Relaxation room for teens with cancer

Teen cancer survivor Matthew Reed of Constantia.

CHOC House in Plumstead opened a relaxation room for teenagers with cancer, last week, thanks to funding from the MacFarlane Family Foundation.

Childhood Cancer Foundation (CHOC) provides support for children with cancer and other life-threatening blood disorders, and their families.

CHOC Plumstead is one of 13 houses countrywide. Top of their wish list was a separate area where teens could play games, watch movies, study and have their own space.

Plumstead CHOC House opened its teenager relaxation room last week, thanks to funding from the MacFarlane Family Foundation.

Guest speaker was cancer survivor Matthew Reed, of Constantia, who at the age of 7 experienced mild tummy ache and flu-like symptoms. He and his family thought nothing of it and that it would pass, but it didn’t. The pain and fatigue made going to school harder. His parents took him to hospital and where he was treated with “run-of-the-mill flu meds”.

Two weeks later, he was writhing in pain and his temperature spiked.

He had blood tests at Vincent Pallotti hospital, and an ultrasound showed seven tumours in his abdomen. Matthew was admitted to Red Cross War Memorial Children’s Hospital and diagnosed with stage-2 Burkitt lymphoma.

According to the Cancer Association of SA, this type of cancer spreads and attacks cells of the immune system, called lymphocytes.

“I experienced the worst it had to offer with some days just lying in bed feeling so fatigued. And it was bad timing – the 2010 FIFA World Cup,” smiled Matthew.

But he had support from his teachers at Bishops. Matthew asked for a room with a bed next to a window so that his classmates could check in and help with school work. And his parents spent every night with him. “They never told me what I had. They didn’t know how to explain it.
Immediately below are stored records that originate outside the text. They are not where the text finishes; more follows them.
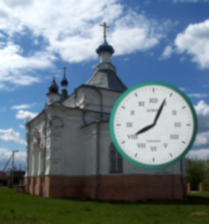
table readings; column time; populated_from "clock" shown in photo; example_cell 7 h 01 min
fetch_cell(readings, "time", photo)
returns 8 h 04 min
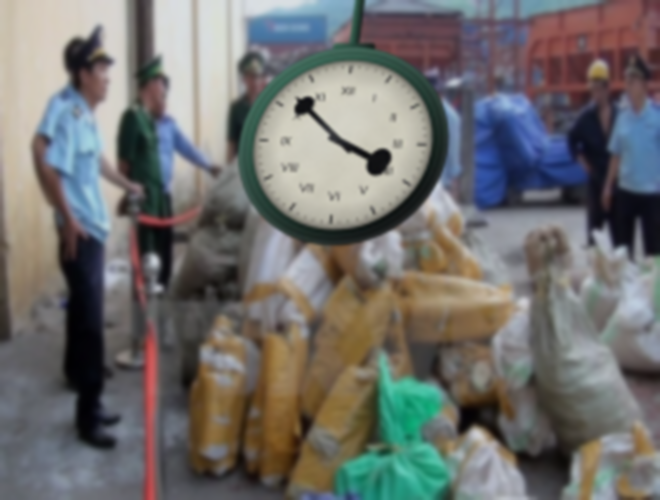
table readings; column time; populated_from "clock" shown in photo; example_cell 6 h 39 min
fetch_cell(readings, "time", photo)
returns 3 h 52 min
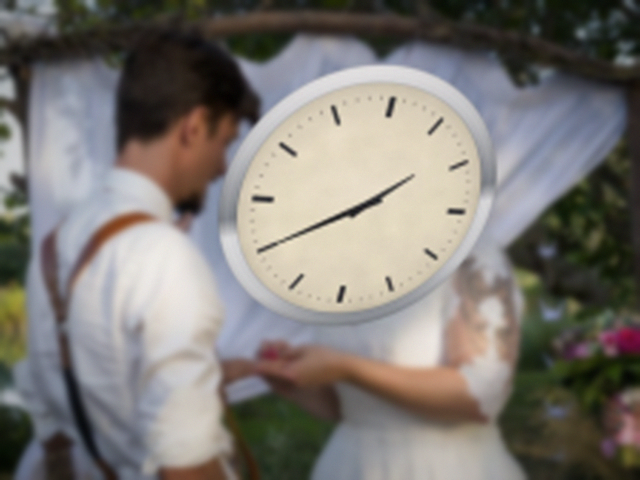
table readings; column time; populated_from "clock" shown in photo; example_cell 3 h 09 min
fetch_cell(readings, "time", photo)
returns 1 h 40 min
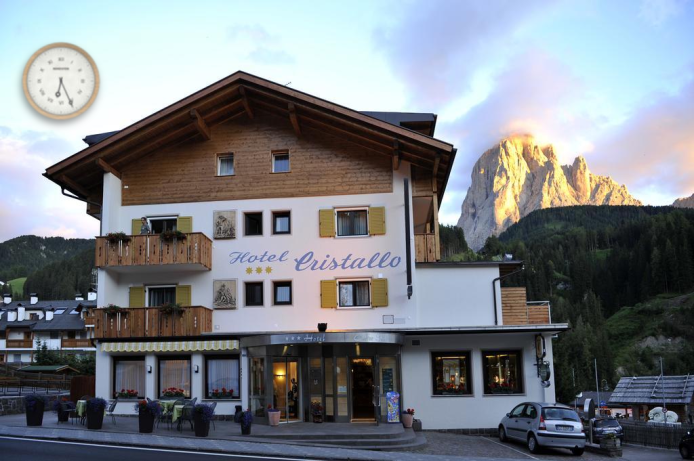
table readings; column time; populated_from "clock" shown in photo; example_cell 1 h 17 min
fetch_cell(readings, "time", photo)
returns 6 h 26 min
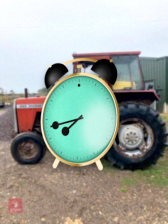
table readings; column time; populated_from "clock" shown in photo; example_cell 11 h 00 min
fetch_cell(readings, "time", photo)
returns 7 h 43 min
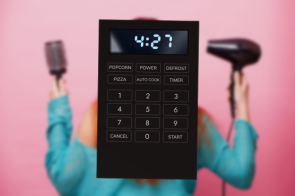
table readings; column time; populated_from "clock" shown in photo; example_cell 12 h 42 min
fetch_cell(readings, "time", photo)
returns 4 h 27 min
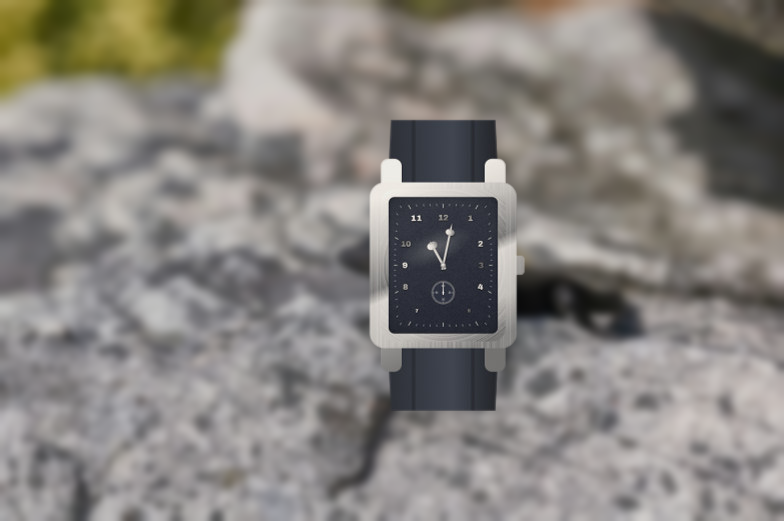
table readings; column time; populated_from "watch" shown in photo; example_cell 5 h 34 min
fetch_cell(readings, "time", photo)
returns 11 h 02 min
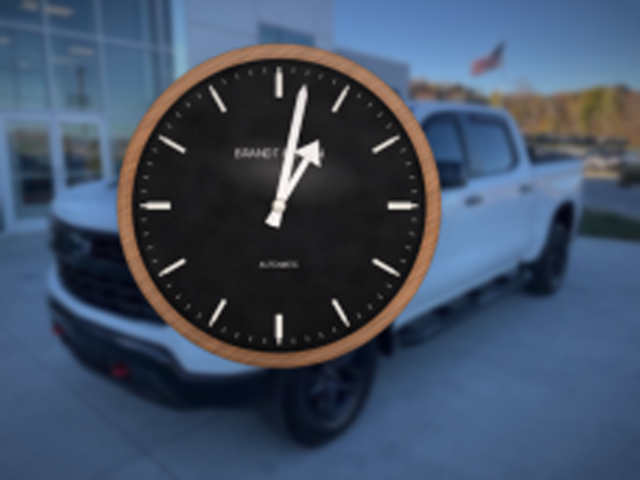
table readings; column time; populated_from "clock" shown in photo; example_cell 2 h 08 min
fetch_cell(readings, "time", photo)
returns 1 h 02 min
I’m thankful that cellphones were still coming out because I would have explored the internet and it could have scared me to death,” he smiled.

Ten years later, he was officially cleared but his hospital friend, Abdulla Azeez Moosa, was not so lucky. Abdulla had leukaemia and could not get a stem cell donor. “I was cleared of cancer and Abdulla was cleared two weeks before me. He then received news that his cancer had come back and passed away a few days later,” said Matthew. “I asked my parents if I could have died, they said yes.”

Of the teenage relaxation room, Matthew said teenage years were confusing and busy. “It will be a relief knowing there’s a space you can chill, ground, recharge.”

Madeniyah Conradie, 16, is the first teen to use Plumstead CHOC’s teenage relaxation room. She has spent the past ten months going in and out of hospital and away from Riversdale and her family. In December she received bone marrow from her father.

Madeniyah Conradie, of Riversdale, is the first teen to use Plumstead CHOC’s teenager relaxation room.

Madeniyah said a boy in hospital was not as lucky as her. He died because there was no donor. She went home on Monday March 29. She said the teenage room was better for studying than the playroom where the kids were noisy.

Lynn Jooste of the MacFarlane Family Foundation does the honours.

Lynn Jooste, from the MacFarlane Family Foundation, cut the ribbon to the new room, watched by CHOC’s acting CEO Adri Ludick; Ian Reid, who is a parent of a childhood cancer survivor and a CHOC national board member; and CHOC “cow” Nikki Boshoff. The CHOC cows raise funds and awareness of the foundation’s services and projects.

Enjoying the comfy couch, CHOC cow Nikki Boshoff of Table View.
Programme development manager Adri Ludick says CHOC takes in about 250 children each year.